# Toki isn't well. I don't know what to do.



## alexn (Sep 30, 2012)

So after taking Toki to the vet last week, she's been on medication - one for Myco, one an anti-inflammatory. She was still making noises with breathing, but not as often, so I figured it was working.

This morning, my wife was up early for work, but came in to wake me up and say toki was not herself. I went in, and sure enough, she's really lethargic. Her breathing seems better and she still took her meds, but she's really slow and sleepy today. I'm meant to be at work today, but one of the benefits of working at a pet shop that actually gives a **** is that my manager completely understands that I may be late/not turn up, as our pets come before anything else. 

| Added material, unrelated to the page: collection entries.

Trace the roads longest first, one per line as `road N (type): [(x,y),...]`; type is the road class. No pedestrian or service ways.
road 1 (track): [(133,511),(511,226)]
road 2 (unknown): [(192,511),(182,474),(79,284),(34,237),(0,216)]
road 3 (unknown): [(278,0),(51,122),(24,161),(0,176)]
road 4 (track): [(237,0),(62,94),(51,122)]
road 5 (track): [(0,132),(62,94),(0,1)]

I've got a vet appointment at 10.50, and its with a vet that she's seen before (and whom I trust) but I really don't know what's going to happen and can't shake the fear that he may say she's fought these problems long enough. My wife is at work, and I don't know how I could break it to her if the worst does happen, (she almost had a breakdown when our fish died a week and a half ago) and don't know if I have it in me to be party to another of my pets dying. 

Daisy and Poppy are snuggled up either side of Toki, they know somethings up. I don't really know why I've made this thread, I guess for people to suggest slightly pointless words of encouragement, or maybe because I talk about her a lot on here and guess that you guys might want to know. 

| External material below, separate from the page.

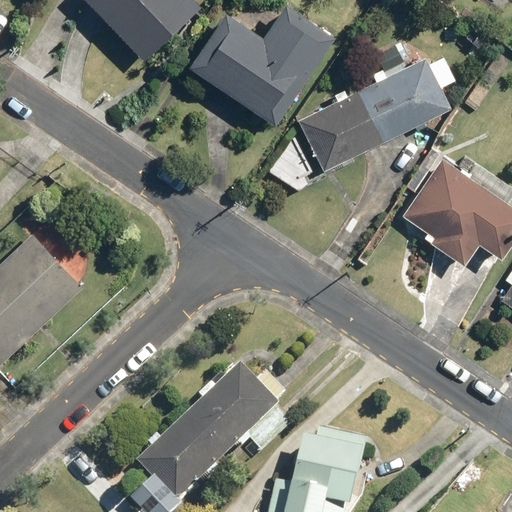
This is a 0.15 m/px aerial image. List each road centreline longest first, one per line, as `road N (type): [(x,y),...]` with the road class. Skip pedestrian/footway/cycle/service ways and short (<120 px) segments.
road 1 (residential): [(246,244),(0,474)]
road 2 (residential): [(246,244),(511,421)]
road 3 (residential): [(0,80),(246,244)]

I'll keep this thread updated, whether its empty or whatever. 

I hope I'm wrong. I hope she just needs some new medication.

Sent from Petguide.com Free App


----------



## Sugapot (Mar 3, 2013)

Aww Toki - Sending you positive healthy vibes!

You are doing everything you can. Hopefully the vet can help - worth a try! Only an hour to wait for the appointment.

All the best


----------



## Kris (Apr 6, 2013)

I hope Toki'll be alright. Hope everything works out for the best after the vet visit.


----------



## alexn (Sep 30, 2012)

Thanks.

Slightly positive news: I heard some rustling, and noticed she was awake. I called her, and she came out of the nest and climbed the bars. I think she might have some fight still in her. 

Sent from Petguide.com Free App


----------



## alexn (Sep 30, 2012)

In the cab to the vet. She seems more awake now.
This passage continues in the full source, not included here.